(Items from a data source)
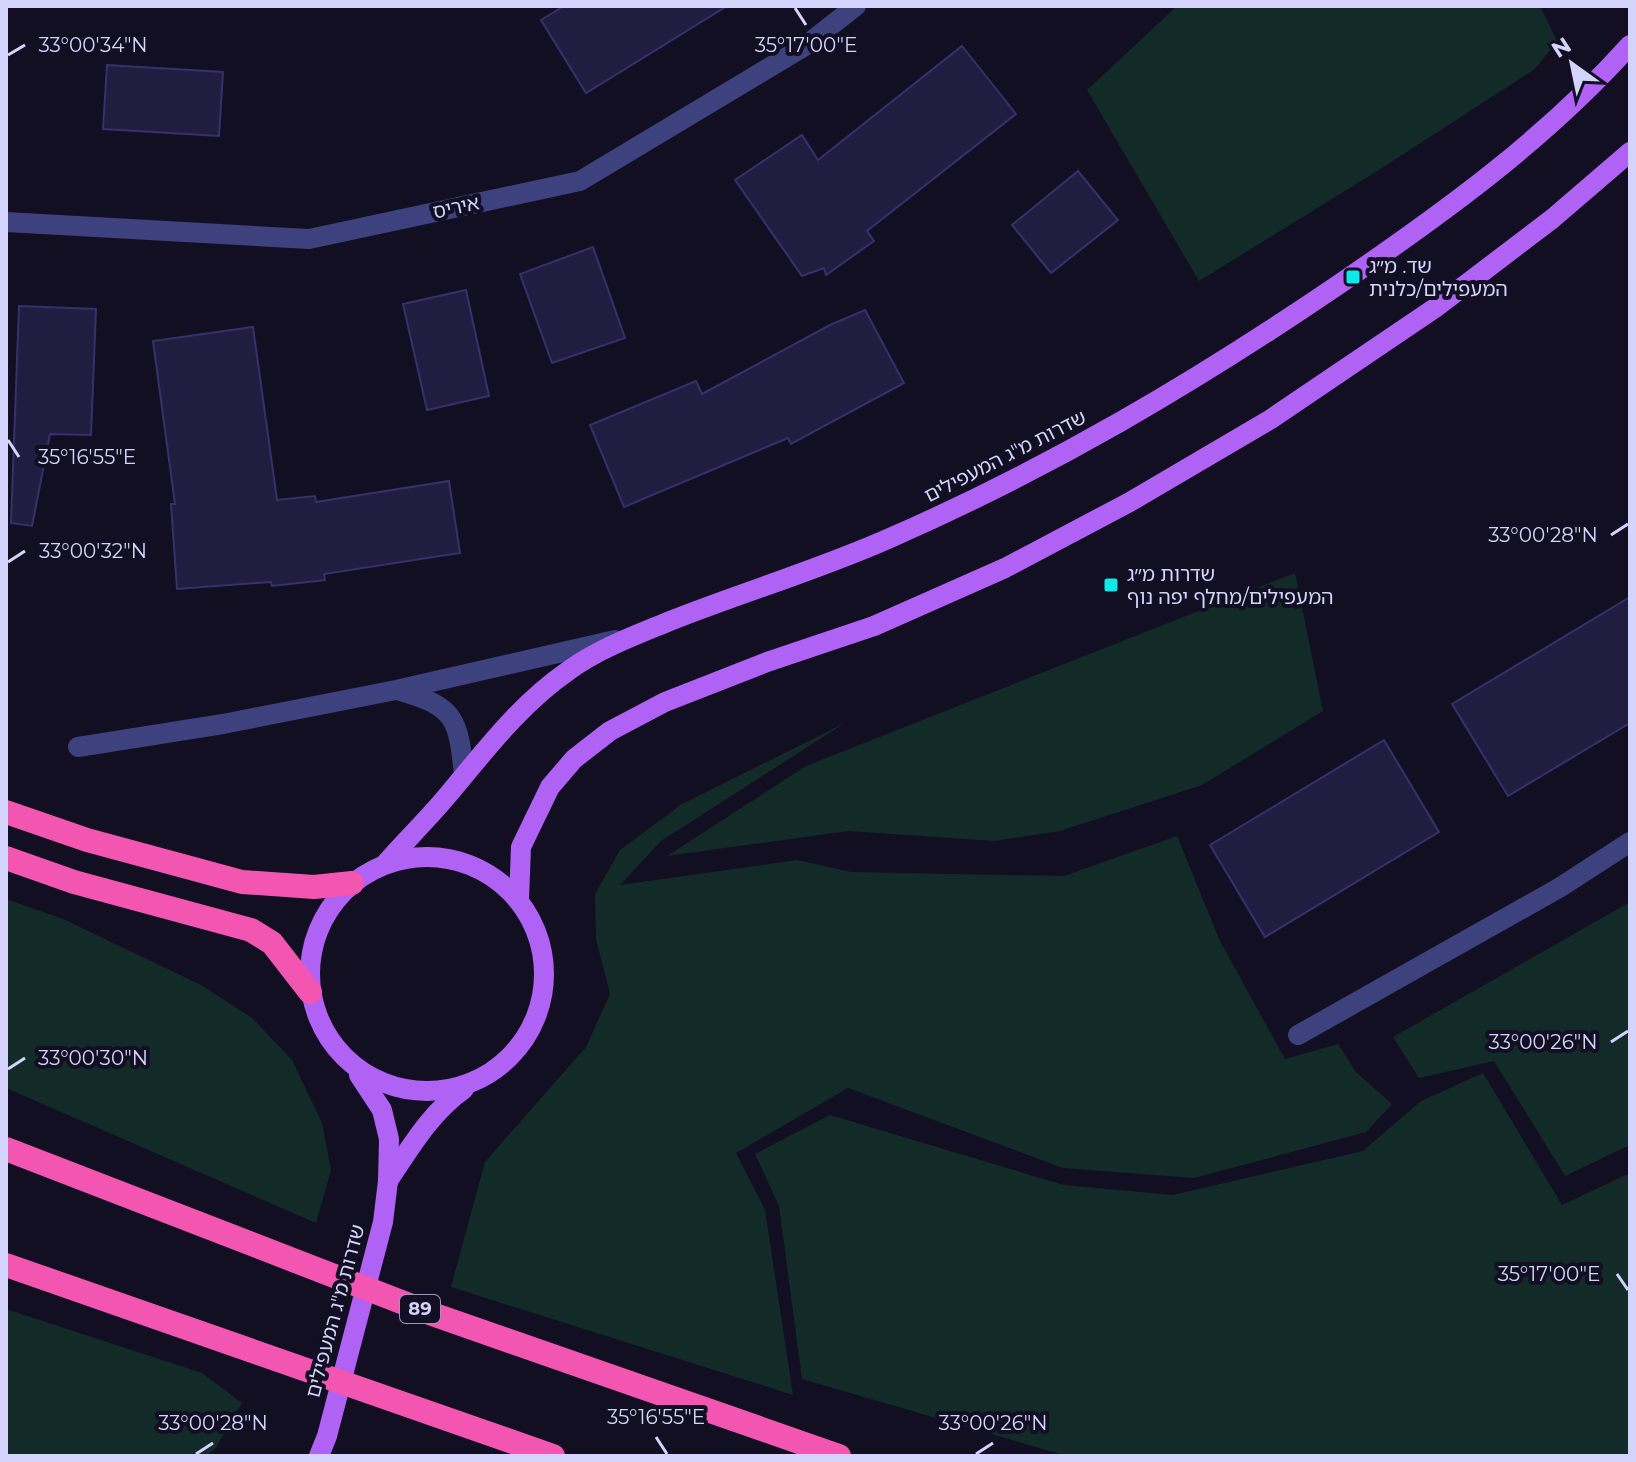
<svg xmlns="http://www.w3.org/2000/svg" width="1636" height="1462" font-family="Montserrat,'Noto Sans Hebrew',sans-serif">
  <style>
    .green { fill: #132b28 }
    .building { fill: #201d41; stroke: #36306b; stroke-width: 2 }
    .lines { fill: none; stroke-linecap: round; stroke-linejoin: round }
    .minor { stroke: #3d417d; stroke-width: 20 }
    .major { stroke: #af62f4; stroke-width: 20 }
    .highway { stroke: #f356b0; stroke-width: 24 }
    .ticks { fill: none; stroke: #d3d3fc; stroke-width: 3 }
    .poi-dot { fill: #10e9ea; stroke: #110f21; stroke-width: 3 }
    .labels { text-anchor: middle; stroke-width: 8; stroke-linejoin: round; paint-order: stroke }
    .shield { fill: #110f21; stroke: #9998ba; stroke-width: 2 }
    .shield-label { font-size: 18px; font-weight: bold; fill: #d3d3fc }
    .street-label { font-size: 20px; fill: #d3d3fc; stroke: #110f21 }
    .poi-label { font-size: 20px; fill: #d3d3fc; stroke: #110f21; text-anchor: start }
    .ticks-label { font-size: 20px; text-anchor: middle; fill: #d3d3fc; stroke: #110f21; stroke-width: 8; stroke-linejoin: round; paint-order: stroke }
  </style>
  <rect width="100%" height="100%" fill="#110f21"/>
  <g class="green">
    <polygon points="1177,6 1540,6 1557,41 1535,69 1382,168 1199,281 1087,90"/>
    <polygon points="1295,573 1323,711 1202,785 1060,831 994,841 848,831 667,856 806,766"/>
    <polygon points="845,723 661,841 620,885 797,860 851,872 1064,876 1177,836 1220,941 1285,1059 1338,1044 1356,1072 1392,1104 1366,1132 1194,1178 1063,1168 848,1088 736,1153 765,1210 793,1395 451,1287 485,1162 586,1047 610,994 596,939 595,894 620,850 682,804"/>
    <polygon points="6,899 63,919 201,985 252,1018 292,1060 322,1123 331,1170 316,1223 6,1088"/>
    <polygon points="1630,902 1630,1145 1565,1176 1494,1061 1419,1078 1393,1037"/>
    <polygon points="1483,1073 1562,1205 1630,1173 1630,1456 1067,1456 802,1379 779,1206 755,1154 830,1115 1064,1185 1173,1195 1363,1151 1421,1101"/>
    <polygon points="6,1309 202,1373 242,1403 215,1449 205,1456 6,1456"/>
  </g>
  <g class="building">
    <polygon points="564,6 727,6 586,93 541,20"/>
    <polygon points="962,46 1016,114 867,231 874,241 826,275 824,268 802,276 735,180 802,135 818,160"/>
    <polygon points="107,65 223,72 219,136 103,129"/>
    <polygon points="1078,171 1118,220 1051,273 1012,225"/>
    <polygon points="593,247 625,338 552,363 520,274"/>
    <polygon points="466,290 489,396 427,410 403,304"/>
    <polygon points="19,306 96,309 91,435 50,434 32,526 11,523"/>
    <polygon points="865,310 904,383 791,444 788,438 624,507 590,425 696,381 702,394 830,325"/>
    <polygon points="253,327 277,500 315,496 316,502 449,481 460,553 324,574 325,580 272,586 271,582 177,589 171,504 175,504 153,341"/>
    <polygon points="1630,597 1630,723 1508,796 1452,704"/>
    <polygon points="1384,740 1439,832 1265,937 1210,845"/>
  </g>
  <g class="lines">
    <g class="minor">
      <polyline points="6,222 309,239 580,181 805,46 856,6"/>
      <path d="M 400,691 C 456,707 458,719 464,774"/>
      <polyline points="78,747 223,724 396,690 615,640"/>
      <polyline points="1298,1035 1559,888 1630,842"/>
    </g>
    <g class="major">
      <circle cx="427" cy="974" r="117"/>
      <path d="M 386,863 C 406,840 428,819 447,796 C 485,751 519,705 568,671 C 598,649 636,635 670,621 C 743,592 818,570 890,538 C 1050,468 1194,383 1338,285 C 1442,214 1546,139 1630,45"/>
      <polyline points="519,899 521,847 550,787 574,759 610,731 665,702 767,662 874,626 1005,568 1128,503 1271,419 1435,308 1552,219 1630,152"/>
      <path d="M 388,1181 C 410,1148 431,1112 464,1089"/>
      <polyline points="319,1456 327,1436 383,1222 388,1181 389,1139 382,1110 359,1075"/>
    </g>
    <g class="highway">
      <polyline points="6,812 87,840 242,882 314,887 352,883"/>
      <polyline points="6,858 74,882 251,930 272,943 310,992"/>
      <polyline points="6,1149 435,1315 839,1456"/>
      <polyline points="6,1265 553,1456"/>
    </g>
  </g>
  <path class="ticks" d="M 795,8 L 806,25M 8,55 L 25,45M 8,440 L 19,457M 1611,535 L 1628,524M 8,562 L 25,551M 1611,1042 L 1628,1031M 8,1069 L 25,1058M 1617,1274 L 1628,1290M 656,1437 L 667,1454M 196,1454 L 213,1443M 976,1454 L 993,1443"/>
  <g class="poi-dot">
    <rect x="1345" y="269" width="16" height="16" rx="4"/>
    <rect x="1103" y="577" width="16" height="16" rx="4"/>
  </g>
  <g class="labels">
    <rect class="shield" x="400" y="1295" width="40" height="28" rx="6"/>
    <g class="shield-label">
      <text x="420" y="1315">89</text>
    </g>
    <g class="street-label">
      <text transform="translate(456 207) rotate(-12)" y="7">איריס</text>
      <text transform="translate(1005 456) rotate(-27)" y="7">שדרות מ"ג המעפילים</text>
      <text transform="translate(335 1311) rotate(-75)" y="7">שדרות מ"ג המעפילים</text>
    </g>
    <g class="poi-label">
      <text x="1369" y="273">שד. מ״ג<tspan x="1369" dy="23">המעפילים/כלנית</tspan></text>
      <text x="1127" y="581">שדרות מ״ג<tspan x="1127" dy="23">המעפילים/מחלף יפה נוף</tspan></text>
    </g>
  </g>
  <g class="ticks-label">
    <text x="93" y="52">33°00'34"N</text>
    <text x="806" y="52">35°17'00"E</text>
    <text x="87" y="464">35°16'55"E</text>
    <text x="1543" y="542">33°00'28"N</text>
    <text x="93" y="558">33°00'32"N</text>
    <text x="1543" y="1049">33°00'26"N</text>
    <text x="93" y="1065">33°00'30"N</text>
    <text x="1549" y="1281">35°17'00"E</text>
    <text x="656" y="1424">35°16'55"E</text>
    <text x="213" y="1430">33°00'28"N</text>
    <text x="993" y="1430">33°00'26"N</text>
  </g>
  <rect width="1636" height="1462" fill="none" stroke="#d3d3fc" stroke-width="16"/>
  <g transform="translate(1572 64) rotate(327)" stroke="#110f21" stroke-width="6" paint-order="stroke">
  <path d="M0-6L14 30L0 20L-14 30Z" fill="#d3d3fc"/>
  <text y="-12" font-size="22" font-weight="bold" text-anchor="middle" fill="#d3d3fc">N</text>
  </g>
</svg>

_Aim of the exercise_
Apart from the pictures, set down all the entries above exactly.

_Worked solution_
<svg xmlns="http://www.w3.org/2000/svg" width="1636" height="1462" font-family="Montserrat,'Noto Sans Hebrew',sans-serif">
  <style>
    .green { fill: #132b28 }
    .building { fill: #201d41; stroke: #36306b; stroke-width: 2 }
    .lines { fill: none; stroke-linecap: round; stroke-linejoin: round }
    .minor { stroke: #3d417d; stroke-width: 20 }
    .major { stroke: #af62f4; stroke-width: 20 }
    .highway { stroke: #f356b0; stroke-width: 24 }
    .ticks { fill: none; stroke: #d3d3fc; stroke-width: 3 }
    .poi-dot { fill: #10e9ea; stroke: #110f21; stroke-width: 3 }
    .labels { text-anchor: middle; stroke-width: 8; stroke-linejoin: round; paint-order: stroke }
    .shield { fill: #110f21; stroke: #9998ba; stroke-width: 2 }
    .shield-label { font-size: 18px; font-weight: bold; fill: #d3d3fc }
    .street-label { font-size: 20px; fill: #d3d3fc; stroke: #110f21 }
    .poi-label { font-size: 20px; fill: #d3d3fc; stroke: #110f21; text-anchor: start }
    .ticks-label { font-size: 20px; text-anchor: middle; fill: #d3d3fc; stroke: #110f21; stroke-width: 8; stroke-linejoin: round; paint-order: stroke }
  </style>
  <rect width="100%" height="100%" fill="#110f21"/>
  <g class="green">
    <polygon points="1177,6 1540,6 1557,41 1535,69 1382,168 1199,281 1087,90"/>
    <polygon points="1295,573 1323,711 1202,785 1060,831 994,841 848,831 667,856 806,766"/>
    <polygon points="845,723 661,841 620,885 797,860 851,872 1064,876 1177,836 1220,941 1285,1059 1338,1044 1356,1072 1392,1104 1366,1132 1194,1178 1063,1168 848,1088 736,1153 765,1210 793,1395 451,1287 485,1162 586,1047 610,994 596,939 595,894 620,850 682,804"/>
    <polygon points="6,899 63,919 201,985 252,1018 292,1060 322,1123 331,1170 316,1223 6,1088"/>
    <polygon points="1630,902 1630,1145 1565,1176 1494,1061 1419,1078 1393,1037"/>
    <polygon points="1483,1073 1562,1205 1630,1173 1630,1456 1067,1456 802,1379 779,1206 755,1154 830,1115 1064,1185 1173,1195 1363,1151 1421,1101"/>
    <polygon points="6,1309 202,1373 242,1403 215,1449 205,1456 6,1456"/>
  </g>
  <g class="building">
    <polygon points="564,6 727,6 586,93 541,20"/>
    <polygon points="962,46 1016,114 867,231 874,241 826,275 824,268 802,276 735,180 802,135 818,160"/>
    <polygon points="107,65 223,72 219,136 103,129"/>
    <polygon points="1078,171 1118,220 1051,273 1012,225"/>
    <polygon points="593,247 625,338 552,363 520,274"/>
    <polygon points="466,290 489,396 427,410 403,304"/>
    <polygon points="19,306 96,309 91,435 50,434 32,526 11,523"/>
    <polygon points="865,310 904,383 791,444 788,438 624,507 590,425 696,381 702,394 830,325"/>
    <polygon points="253,327 277,500 315,496 316,502 449,481 460,553 324,574 325,580 272,586 271,582 177,589 171,504 175,504 153,341"/>
    <polygon points="1630,597 1630,723 1508,796 1452,704"/>
    <polygon points="1384,740 1439,832 1265,937 1210,845"/>
  </g>
  <g class="lines">
    <g class="minor">
      <polyline points="6,222 309,239 580,181 805,46 856,6"/>
      <path d="M 400,691 C 456,707 458,719 464,774"/>
      <polyline points="78,747 223,724 396,690 615,640"/>
      <polyline points="1298,1035 1559,888 1630,842"/>
    </g>
    <g class="major">
      <circle cx="427" cy="974" r="117"/>
      <path d="M 386,863 C 406,840 428,819 447,796 C 485,751 519,705 568,671 C 598,649 636,635 670,621 C 743,592 818,570 890,538 C 1050,468 1194,383 1338,285 C 1442,214 1546,139 1630,45"/>
      <polyline points="519,899 521,847 550,787 574,759 610,731 665,702 767,662 874,626 1005,568 1128,503 1271,419 1435,308 1552,219 1630,152"/>
      <path d="M 388,1181 C 410,1148 431,1112 464,1089"/>
      <polyline points="319,1456 327,1436 383,1222 388,1181 389,1139 382,1110 359,1075"/>
    </g>
    <g class="highway">
      <polyline points="6,812 87,840 242,882 314,887 352,883"/>
      <polyline points="6,858 74,882 251,930 272,943 310,992"/>
      <polyline points="6,1149 435,1315 839,1456"/>
      <polyline points="6,1265 553,1456"/>
    </g>
  </g>
  <path class="ticks" d="M 795,8 L 806,25M 8,55 L 25,45M 8,440 L 19,457M 1611,535 L 1628,524M 8,562 L 25,551M 1611,1042 L 1628,1031M 8,1069 L 25,1058M 1617,1274 L 1628,1290M 656,1437 L 667,1454M 196,1454 L 213,1443M 976,1454 L 993,1443"/>
  <g class="poi-dot">
    <rect x="1345" y="269" width="16" height="16" rx="4"/>
    <rect x="1103" y="577" width="16" height="16" rx="4"/>
  </g>
  <g class="labels">
    <rect class="shield" x="400" y="1295" width="40" height="28" rx="6"/>
    <g class="shield-label">
      <text x="420" y="1315">89</text>
    </g>
    <g class="street-label">
      <text transform="translate(456 207) rotate(-12)" y="7">איריס</text>
      <text transform="translate(1005 456) rotate(-27)" y="7">שדרות מ"ג המעפילים</text>
      <text transform="translate(335 1311) rotate(-75)" y="7">שדרות מ"ג המעפילים</text>
    </g>
    <g class="poi-label">
      <text x="1369" y="273">שד. מ״ג<tspan x="1369" dy="23">המעפילים/כלנית</tspan></text>
      <text x="1127" y="581">שדרות מ״ג<tspan x="1127" dy="23">המעפילים/מחלף יפה נוף</tspan></text>
    </g>
  </g>
  <g class="ticks-label">
    <text x="93" y="52">33°00'34"N</text>
    <text x="806" y="52">35°17'00"E</text>
    <text x="87" y="464">35°16'55"E</text>
    <text x="1543" y="542">33°00'28"N</text>
    <text x="93" y="558">33°00'32"N</text>
    <text x="1543" y="1049">33°00'26"N</text>
    <text x="93" y="1065">33°00'30"N</text>
    <text x="1549" y="1281">35°17'00"E</text>
    <text x="656" y="1424">35°16'55"E</text>
    <text x="213" y="1430">33°00'28"N</text>
    <text x="993" y="1430">33°00'26"N</text>
  </g>
  <rect width="1636" height="1462" fill="none" stroke="#d3d3fc" stroke-width="16"/>
  <g transform="translate(1572 64) rotate(327)" stroke="#110f21" stroke-width="6" paint-order="stroke">
  <path d="M0-6L14 30L0 20L-14 30Z" fill="#d3d3fc"/>
  <text y="-12" font-size="22" font-weight="bold" text-anchor="middle" fill="#d3d3fc">N</text>
  </g>
</svg>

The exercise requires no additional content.